In this excerpt from When The Chocolate Runs Out, the newly published “Little Book of Wisdom” by the late Lama Yeshe, the pioneering Tibetan Buddhist teacher addresses the matter of “stuff” — and how it relates to our difficulties as people trying to live meaningful lives.
To overcome your suffering you don’t have to give up all your possessions. Keep your possessions; they’re not what’s making your life difficult. You’re restless because you are clinging to your possessions and pleasures with attachment.
But don’t go throwing all your furniture into the street: “Lama Yeshe said I have too much attachment! I’d better get rid of all my stuff!”
Contrary to what some people might believe, there is nothing wrong with having pleasures and enjoyments. What is wrong is the confused way we grasp on to these pleasures, turning them from a source of happiness into a source of pain and dissatisfaction.

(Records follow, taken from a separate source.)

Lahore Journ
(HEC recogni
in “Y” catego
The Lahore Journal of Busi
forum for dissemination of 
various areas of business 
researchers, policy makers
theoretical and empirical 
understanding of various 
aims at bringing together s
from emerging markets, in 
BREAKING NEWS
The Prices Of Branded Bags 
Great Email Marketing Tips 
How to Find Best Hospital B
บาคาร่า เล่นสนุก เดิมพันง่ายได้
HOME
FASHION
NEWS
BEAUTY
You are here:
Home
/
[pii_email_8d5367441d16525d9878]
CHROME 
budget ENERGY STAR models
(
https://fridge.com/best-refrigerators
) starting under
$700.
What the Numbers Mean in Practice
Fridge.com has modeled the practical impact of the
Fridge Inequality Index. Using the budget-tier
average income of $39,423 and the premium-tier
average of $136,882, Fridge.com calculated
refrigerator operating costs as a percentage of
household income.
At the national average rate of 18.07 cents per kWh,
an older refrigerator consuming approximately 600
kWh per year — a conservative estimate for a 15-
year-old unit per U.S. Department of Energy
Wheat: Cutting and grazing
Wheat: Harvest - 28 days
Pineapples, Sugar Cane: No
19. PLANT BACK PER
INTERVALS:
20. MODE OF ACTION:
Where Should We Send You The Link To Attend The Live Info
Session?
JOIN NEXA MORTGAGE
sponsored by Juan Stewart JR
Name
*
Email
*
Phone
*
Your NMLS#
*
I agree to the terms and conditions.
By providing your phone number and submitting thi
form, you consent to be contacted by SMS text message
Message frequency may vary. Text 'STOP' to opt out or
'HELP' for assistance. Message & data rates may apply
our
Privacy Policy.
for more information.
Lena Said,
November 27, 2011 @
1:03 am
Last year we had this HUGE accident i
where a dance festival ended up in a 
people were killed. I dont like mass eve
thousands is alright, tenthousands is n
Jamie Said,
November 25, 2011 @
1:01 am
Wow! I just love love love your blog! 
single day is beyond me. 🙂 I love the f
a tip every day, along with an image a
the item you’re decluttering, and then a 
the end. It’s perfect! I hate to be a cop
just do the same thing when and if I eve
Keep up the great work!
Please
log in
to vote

Enjoy your material life as much as you can, but at the same time, understand the nature of your enjoyment — the hallucinatory, impermanent nature of both the object you are enjoying and the mind that is experiencing that enjoyment and how the two relate. This is the renunciation of becoming more reasonable through knowing the characteristic nature of pleasure and of the objects of pleasure.
The truly rich person is the one who has a satisfied mind. The affluence of satisfaction comes from wisdom, not from external things.